Mean (x̄): The average value, calculated by summing all observations and dividing by the number of observations. Sensitive to outliers.
Median: The middle value when data are sorted. Not affected by extreme values.

Tip: Use the median when the distribution is skewed or has outliers.

Measures of Spread

Standard Deviation (s): Measures the average distance of data points from the mean.
Variance (s²): The square of the standard deviation.
Interquartile Range (IQR): The range of the middle 50% of the data (Q3 − Q1).
Range: Max − Min; useful but sensitive to outliers.

Shape of Distributions

Symmetric: Mean ≈ Median.
Right-skewed: Mean > Median.
Left-skewed: Mean < Median.

Visual Tools

Histograms: Useful for showing shape, center, and spread.
Boxplots: Highlight median, IQR, and potential outliers.
Dotplots: Useful for small datasets.

1.5 Categorical Data

This brief section explains how to summarize data for variables with distinct categories (not numeric).

Key Concepts

Frequency Tables: Show the count for each category.
Bar Plots: Visual representation of frequencies or proportions.
Proportions (p̂): The number in a category divided by the total.
Relative Frequency Table: Shows proportions instead of counts.

When to Use

These methods are best when dealing with nominal or ordinal variables, such as treatment groups, genotypes, or survey responses.

1.6 Relationships Between Two Variables

This section introduces ways to describe and visualize the relationship between two variables, depending on their types:

Numerical vs. Numerical

Scatterplots: Graphs with points representing (x, y) pairs.
Correlation (r): Measures the strength and direction of a linear relationship between two quantitative variables. Ranges from −1 to +1.
Cautions: Correlation does not imply causation; outliers can distort correlation.
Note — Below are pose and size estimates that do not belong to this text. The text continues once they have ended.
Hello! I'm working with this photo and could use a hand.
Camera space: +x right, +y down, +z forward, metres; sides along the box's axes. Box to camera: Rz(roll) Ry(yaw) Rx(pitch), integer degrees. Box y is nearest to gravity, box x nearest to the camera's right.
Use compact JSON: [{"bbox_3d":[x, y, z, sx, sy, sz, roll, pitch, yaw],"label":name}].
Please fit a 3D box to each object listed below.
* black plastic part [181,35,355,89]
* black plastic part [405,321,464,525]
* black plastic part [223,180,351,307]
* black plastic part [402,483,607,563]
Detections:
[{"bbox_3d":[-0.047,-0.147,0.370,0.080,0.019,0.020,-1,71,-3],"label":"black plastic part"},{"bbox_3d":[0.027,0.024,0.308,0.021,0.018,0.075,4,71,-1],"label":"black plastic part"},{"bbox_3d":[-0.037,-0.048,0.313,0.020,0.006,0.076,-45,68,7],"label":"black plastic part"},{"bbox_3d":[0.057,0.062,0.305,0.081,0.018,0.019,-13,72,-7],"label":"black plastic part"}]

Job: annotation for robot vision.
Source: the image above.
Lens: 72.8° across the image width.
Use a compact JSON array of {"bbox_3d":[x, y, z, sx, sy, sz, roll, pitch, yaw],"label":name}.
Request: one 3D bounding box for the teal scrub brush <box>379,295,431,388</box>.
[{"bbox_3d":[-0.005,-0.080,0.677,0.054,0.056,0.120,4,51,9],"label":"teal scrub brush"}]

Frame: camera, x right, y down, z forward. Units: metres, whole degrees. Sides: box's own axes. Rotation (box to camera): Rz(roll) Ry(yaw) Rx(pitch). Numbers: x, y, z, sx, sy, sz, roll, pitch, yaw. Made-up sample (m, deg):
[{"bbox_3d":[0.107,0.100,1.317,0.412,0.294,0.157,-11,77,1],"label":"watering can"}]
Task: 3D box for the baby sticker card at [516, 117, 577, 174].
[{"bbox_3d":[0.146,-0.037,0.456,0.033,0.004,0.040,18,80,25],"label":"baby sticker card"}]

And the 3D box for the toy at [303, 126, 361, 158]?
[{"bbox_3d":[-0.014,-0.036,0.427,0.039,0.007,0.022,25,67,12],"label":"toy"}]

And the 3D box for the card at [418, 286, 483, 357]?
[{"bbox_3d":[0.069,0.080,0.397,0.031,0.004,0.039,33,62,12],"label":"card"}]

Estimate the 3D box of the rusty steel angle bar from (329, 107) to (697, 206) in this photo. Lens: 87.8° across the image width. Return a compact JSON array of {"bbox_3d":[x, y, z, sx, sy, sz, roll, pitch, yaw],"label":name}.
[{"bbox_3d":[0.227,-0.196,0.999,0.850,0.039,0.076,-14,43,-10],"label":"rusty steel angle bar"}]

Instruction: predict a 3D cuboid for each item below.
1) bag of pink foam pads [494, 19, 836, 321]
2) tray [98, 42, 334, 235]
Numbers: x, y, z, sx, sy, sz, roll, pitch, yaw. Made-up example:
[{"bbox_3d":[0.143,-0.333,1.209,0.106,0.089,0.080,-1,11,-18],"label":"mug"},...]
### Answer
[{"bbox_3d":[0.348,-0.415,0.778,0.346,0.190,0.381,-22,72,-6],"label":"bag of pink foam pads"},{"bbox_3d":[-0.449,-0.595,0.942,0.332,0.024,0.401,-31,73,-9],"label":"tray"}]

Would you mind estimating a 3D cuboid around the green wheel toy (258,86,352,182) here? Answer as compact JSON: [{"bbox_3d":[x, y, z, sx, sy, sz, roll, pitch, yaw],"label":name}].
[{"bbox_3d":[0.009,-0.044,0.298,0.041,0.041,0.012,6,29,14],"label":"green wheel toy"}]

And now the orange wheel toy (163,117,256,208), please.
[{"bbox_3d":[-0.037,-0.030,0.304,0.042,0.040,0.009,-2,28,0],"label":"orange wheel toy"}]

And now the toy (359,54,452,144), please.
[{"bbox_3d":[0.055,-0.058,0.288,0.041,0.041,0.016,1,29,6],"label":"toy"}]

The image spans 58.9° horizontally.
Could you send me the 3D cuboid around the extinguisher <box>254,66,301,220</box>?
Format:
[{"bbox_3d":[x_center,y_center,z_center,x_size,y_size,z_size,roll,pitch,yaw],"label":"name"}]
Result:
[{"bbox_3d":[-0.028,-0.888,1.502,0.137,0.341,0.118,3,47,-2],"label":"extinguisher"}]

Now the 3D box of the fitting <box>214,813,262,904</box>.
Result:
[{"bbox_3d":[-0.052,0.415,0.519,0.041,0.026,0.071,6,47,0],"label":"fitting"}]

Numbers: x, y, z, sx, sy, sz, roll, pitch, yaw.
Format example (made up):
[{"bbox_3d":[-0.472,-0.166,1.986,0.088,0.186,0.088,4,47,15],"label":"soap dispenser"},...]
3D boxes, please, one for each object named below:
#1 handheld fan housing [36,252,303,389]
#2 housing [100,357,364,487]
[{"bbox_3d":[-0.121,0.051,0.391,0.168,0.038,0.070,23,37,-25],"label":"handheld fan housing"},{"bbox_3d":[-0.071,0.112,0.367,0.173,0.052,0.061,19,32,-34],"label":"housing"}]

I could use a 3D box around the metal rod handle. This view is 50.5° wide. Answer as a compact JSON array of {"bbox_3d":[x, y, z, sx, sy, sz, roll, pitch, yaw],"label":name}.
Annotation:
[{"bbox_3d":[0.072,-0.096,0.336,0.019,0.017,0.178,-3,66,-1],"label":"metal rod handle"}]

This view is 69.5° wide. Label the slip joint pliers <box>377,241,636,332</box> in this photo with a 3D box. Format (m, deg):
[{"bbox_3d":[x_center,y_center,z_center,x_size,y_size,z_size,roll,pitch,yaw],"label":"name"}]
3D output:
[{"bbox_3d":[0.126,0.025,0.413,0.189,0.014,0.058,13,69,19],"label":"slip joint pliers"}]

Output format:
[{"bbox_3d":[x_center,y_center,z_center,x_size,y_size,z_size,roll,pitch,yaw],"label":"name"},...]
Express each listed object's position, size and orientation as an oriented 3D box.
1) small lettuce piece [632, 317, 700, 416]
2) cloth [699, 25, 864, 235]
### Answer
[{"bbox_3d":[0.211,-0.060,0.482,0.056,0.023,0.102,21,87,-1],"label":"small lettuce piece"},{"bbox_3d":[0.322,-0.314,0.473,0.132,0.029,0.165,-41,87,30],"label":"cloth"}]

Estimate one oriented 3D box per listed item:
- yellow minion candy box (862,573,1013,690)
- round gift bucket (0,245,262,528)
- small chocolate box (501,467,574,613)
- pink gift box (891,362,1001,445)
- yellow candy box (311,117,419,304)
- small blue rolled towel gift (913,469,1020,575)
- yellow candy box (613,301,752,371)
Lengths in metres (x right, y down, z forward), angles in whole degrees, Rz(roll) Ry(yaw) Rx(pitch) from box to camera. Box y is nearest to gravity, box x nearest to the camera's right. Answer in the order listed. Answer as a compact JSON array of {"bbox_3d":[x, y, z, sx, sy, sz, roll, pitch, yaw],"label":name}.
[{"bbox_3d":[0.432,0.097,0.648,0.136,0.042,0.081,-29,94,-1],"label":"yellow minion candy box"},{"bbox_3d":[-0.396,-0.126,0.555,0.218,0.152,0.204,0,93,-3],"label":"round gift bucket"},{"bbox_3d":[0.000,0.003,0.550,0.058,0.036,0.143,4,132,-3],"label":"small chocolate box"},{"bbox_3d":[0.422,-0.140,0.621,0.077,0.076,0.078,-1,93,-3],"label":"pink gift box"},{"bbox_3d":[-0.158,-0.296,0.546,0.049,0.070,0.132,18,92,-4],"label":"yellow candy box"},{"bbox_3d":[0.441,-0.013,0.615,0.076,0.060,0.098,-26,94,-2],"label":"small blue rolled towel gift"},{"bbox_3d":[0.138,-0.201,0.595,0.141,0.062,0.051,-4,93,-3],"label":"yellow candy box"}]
Categorical vs. Categorical

Contingency Tables: Show frequency counts for combinations of two categorical variables.
Segmented Bar Plots / Mosaic Plots: Visual tools for comparing proportions.

Categorical vs. Numerical

Side-by-side Boxplots: Compare distributions of a numerical variable across categories.
Dotplots: Useful for smaller datasets.

Key Idea: Identifying relationships helps in hypothesis generation, study design, and causal inference (when appropriate).